Uta Köbernick hat am NordArt-Festival in Stein am Rhein bewiesen, dass man auch mit leisen Tönen und kurzen Statements einiges sagen kann. Ihr Programm «Auch nicht schlimmer» war anspruchsvoll – und kam gut an.
STEIN AM RHEIN. «Früher», erklärte Uta Köbernick gleich zu Beginn ihres Programms, «da habe ich so humorvolles Kabarett gemacht. Heute ist es halt so, wie es ist – das nennt sich Entwicklung.» Ein kleiner Satz, der viel sagt und damit bezeichnend ist für Uta Köbernicks Programm «Auch nicht schlimmer», das, laut ihrer eigenen Aussage, «den Namen hat, den es verdient».
Uta Köbernick ist keine Frau der lauten Töne; sie ist keine Schenkelklopferin, die das Publikum zu Lachsalven animiert.
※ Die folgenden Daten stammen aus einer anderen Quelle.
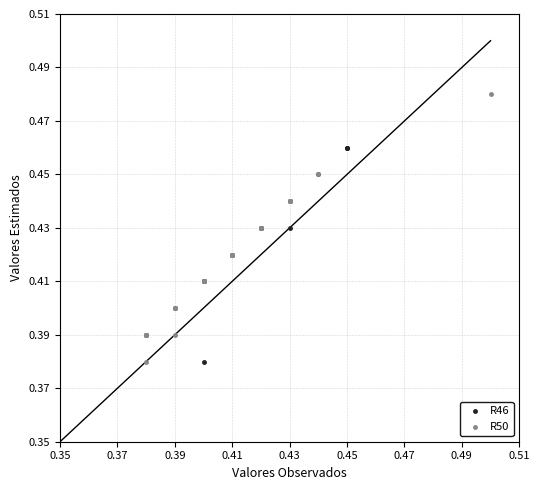

Which series has the widest spread of Y values?

R50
Sie braucht sich nicht über andere lustig zu machen, um lustig zu sein.
Und überhaupt ist lustig zu sein auch gar nicht ihr primäres Ziel. Ihr Programm ist anspruchsvoll, ihr Humor subtil. Zuhören ist angesagt und mitdenken, das vor allem. Ihre Lieder und Gedichte – oftmals sind es nur einzelne Sätze – sind kurz und schlicht, aber sie offenbaren den klaren Blick einer guten Beobachterin.
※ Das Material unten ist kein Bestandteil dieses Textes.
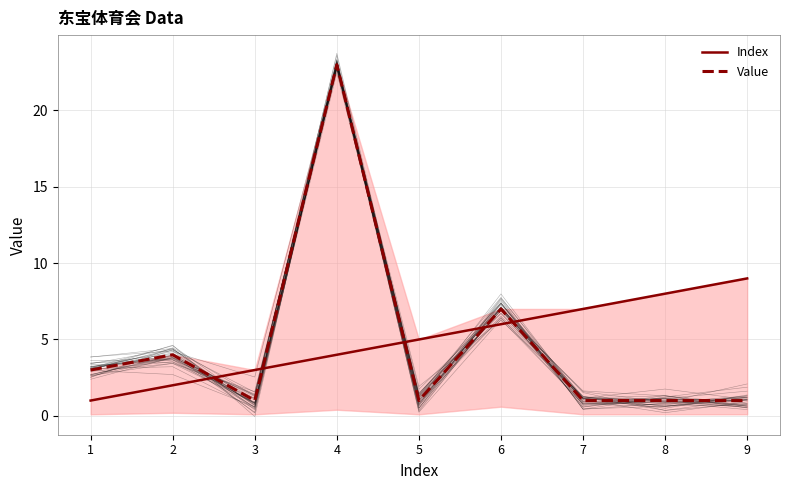

What is the difference between the highest and lowest values at 7?

6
Mit diesem Blick schaut Köbernick in uns hinein und um uns herum, und wenn sie sich dann zu einem Statement, einem kleinen Gedicht oder einem kurzen Lied bewegen lässt, dann ist jedes Wort sorgsam abgewogen, sitzt es genau da, wo es hingehört und seine maximale Wirkung entfaltet. So sagt sie beispielsweise, sie hätte als Deutsche, die schon eine ganze Weile in der Schweiz lebe, nun endlich etwas ganz Wesentliches über die Schweizer Wahlen und Abstimmungen gelernt. «Nämlich dass man schweigen soll, wenn die schweigende Mehrheit gesprochen hat.»
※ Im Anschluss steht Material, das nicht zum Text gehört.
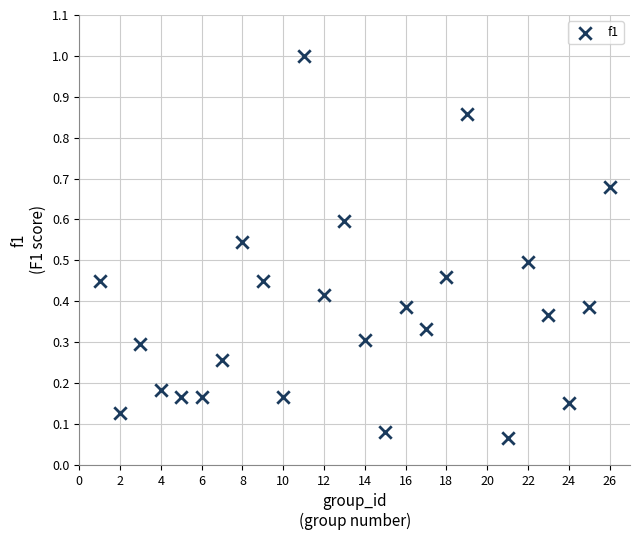

What is the range of X values (max minus min)?

25.0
Nicht immer wirkt ihr Humor sofort, manchmal muss man zuerst den Abgang abwarten, um den Gesamteindruck eines ihrer Sätze beurteilen zu können. Und so erstaunt es nicht, dass Applaus und Gelächter nach ihren Liedern und Gedichten nicht sofort aufbranden, sondern sich mal aus dieser, mal aus jener Ecke ausbreiten, je nachdem, ob man schon lacht oder noch nachdenkt. Uta Köbernick hält dazu auf ihre stille, feine Art fest: «Klatschen Sie nur, wenn Sie wirklich möchten; und nicht, weil ihr Nachbar gerade klatscht. Wir wollen ja nicht, dass die Mehrheit blind einer Minderheit folgt.»
Dabei kann die Trägerin des Deutschen Kleinkunstpreises auch anders, wie sie in zwei Songs mit Klartext unter Beweis stellt. Sie kann, aber sie möchte nicht, und sie ist auch viel besser, wenn sie subtile Ironie verbreitet. So redet sie von den Kindern, die Kakaobohnen ablesen müssen, anstatt zur Schule zu gehen, um dann festzustellen: «Hier in der Schweiz haben wir zum Glück keine Kinderarbeit, das ist verboten. Wir haben nur Schokolade.» Das ist Köbernick in Reinkultur, wie sie zum Nachdenken anregt, wie sie uns alle betrifft. Selten geht es um Politik, immer aber um uns, unsere Beziehungen, unsere Gefühle. Und, ja, um das, was hinter unseren Fassaden verborgen ist. Wer Köbernick zuhört, darf nicht erwarten, sich auf Kosten anderer amüsieren zu können. Vielmehr sollte man bereit sein, über sich selbst kritisch nachzudenken.
Das Publikum im praktisch ausverkauften Asylhof jedenfalls hat diese Bereitschaft am Samstagabend aufgebracht und «Auch nicht schlimmer» mit anhaltendem Applaus und Bravo-Rufen quittiert. Und Uta Köbernick, die sichtlich Gefallen fand an ihrem Publikum, hat sich verabschiedet, wie es von ihr zu erwarten war. «Wir lassen dies mehrmals hin- und herlaufen», sagte sie dem klatschenden Publikum. «Ich sing jetzt noch ein Gute-Nacht-Lied und dann ist Schluss.»